Enclosure, Craggaunoonia, Co. Kerry
Co. Kerry |
Enclosures
In the townland of Craggaunoonia, in the folds of the Kerry landscape, sits an enclosure that has been formally recorded as an archaeological monument but whose details remain largely unpublished.
That combination, officially noted yet substantively undescribed, places it in a category of Irish sites that are known to exist without being widely known at all.

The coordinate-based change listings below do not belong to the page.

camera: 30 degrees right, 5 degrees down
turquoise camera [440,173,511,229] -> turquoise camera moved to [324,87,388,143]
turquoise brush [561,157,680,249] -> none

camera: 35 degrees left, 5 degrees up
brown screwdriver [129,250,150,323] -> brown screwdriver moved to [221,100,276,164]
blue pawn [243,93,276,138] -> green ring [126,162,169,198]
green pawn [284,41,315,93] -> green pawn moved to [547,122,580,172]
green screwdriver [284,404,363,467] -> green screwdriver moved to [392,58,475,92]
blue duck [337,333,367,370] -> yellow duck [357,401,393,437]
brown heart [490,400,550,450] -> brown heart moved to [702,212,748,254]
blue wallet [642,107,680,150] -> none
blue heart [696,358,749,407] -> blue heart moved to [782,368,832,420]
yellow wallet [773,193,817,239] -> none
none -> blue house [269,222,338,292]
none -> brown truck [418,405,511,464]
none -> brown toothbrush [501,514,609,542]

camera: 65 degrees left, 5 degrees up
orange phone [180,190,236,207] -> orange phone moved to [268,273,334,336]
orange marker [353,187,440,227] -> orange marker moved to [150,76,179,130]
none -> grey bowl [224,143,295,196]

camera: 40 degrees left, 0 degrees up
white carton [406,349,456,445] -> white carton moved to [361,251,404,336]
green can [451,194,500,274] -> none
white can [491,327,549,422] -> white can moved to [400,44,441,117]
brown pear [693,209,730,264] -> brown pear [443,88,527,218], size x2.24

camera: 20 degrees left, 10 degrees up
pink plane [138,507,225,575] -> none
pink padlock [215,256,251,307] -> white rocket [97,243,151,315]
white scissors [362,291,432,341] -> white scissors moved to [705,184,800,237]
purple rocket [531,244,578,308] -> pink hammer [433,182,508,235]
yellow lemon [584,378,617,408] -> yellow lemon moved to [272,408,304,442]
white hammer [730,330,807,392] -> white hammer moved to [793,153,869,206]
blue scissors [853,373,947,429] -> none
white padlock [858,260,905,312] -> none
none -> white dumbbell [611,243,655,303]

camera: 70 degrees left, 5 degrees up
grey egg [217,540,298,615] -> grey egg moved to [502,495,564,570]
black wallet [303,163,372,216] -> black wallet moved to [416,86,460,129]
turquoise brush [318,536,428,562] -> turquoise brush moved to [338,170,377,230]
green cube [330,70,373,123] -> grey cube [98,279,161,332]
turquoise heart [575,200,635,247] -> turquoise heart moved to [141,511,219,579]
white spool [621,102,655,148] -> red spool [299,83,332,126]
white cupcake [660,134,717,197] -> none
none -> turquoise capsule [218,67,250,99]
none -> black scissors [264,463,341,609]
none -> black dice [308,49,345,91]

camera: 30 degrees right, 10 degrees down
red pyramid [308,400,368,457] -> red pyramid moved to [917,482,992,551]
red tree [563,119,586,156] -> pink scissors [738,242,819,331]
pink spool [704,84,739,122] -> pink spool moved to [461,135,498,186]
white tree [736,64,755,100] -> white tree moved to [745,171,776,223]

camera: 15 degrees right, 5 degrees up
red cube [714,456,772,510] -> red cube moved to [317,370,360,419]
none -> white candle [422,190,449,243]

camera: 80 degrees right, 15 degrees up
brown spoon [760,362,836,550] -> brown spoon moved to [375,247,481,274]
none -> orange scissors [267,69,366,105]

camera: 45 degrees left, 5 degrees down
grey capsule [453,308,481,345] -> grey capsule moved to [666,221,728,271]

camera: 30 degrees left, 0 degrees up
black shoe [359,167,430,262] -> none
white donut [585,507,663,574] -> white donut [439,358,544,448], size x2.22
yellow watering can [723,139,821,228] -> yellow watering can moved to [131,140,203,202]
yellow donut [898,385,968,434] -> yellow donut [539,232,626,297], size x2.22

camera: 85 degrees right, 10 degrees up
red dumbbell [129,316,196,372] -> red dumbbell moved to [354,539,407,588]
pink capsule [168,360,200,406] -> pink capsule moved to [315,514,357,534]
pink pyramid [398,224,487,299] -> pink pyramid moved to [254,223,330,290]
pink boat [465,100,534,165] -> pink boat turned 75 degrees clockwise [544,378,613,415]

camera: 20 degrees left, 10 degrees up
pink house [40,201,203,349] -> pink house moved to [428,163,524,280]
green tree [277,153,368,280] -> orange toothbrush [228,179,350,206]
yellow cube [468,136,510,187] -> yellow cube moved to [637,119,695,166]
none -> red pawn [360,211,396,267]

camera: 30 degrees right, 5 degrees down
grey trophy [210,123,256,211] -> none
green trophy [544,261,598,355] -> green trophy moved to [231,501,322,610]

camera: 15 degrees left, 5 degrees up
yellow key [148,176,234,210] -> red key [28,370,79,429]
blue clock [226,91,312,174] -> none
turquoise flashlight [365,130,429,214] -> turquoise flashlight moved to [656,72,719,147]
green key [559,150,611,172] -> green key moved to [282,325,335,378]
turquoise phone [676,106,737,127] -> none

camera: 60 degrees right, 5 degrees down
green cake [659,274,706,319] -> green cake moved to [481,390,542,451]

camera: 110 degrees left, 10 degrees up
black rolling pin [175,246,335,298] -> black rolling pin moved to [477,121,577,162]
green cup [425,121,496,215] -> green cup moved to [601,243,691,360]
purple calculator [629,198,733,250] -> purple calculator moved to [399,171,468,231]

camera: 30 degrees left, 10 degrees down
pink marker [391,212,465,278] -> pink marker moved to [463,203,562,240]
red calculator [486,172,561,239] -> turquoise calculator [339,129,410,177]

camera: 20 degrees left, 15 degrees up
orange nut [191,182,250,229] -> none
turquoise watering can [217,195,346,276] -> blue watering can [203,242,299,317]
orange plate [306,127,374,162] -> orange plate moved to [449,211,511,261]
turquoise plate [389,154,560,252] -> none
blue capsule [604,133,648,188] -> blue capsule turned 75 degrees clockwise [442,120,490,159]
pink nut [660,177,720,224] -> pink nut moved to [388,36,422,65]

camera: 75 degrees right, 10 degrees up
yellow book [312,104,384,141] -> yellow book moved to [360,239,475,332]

Enclosures of this kind are among the most common and most varied features of the Irish archaeological record. The term covers a broad range of structures, from the circular earthen banks of early medieval raths, which served as enclosed farmsteads, to drystone-walled cashels and the more irregular boundaries associated with cultivation or ritual use. Without the specific survey data for this site, it is not possible to say which tradition Craggaunoonia's enclosure belongs to, how large it is, or what condition it survives in. The townland name itself, derived from Irish, hints at a rocky terrain, the element "creag" pointing to crags or outcrops, which is broadly consistent with the character of upland Kerry, where stone-built enclosures tend to endure better than earthen ones.
What can be said is that Kerry as a whole preserves an extraordinary density of such features, many of them unexcavated and uninterpreted, quietly occupying the margins of fields or hillsides without any marker or explanation. Craggaunoonia's enclosure is, for now, one of those.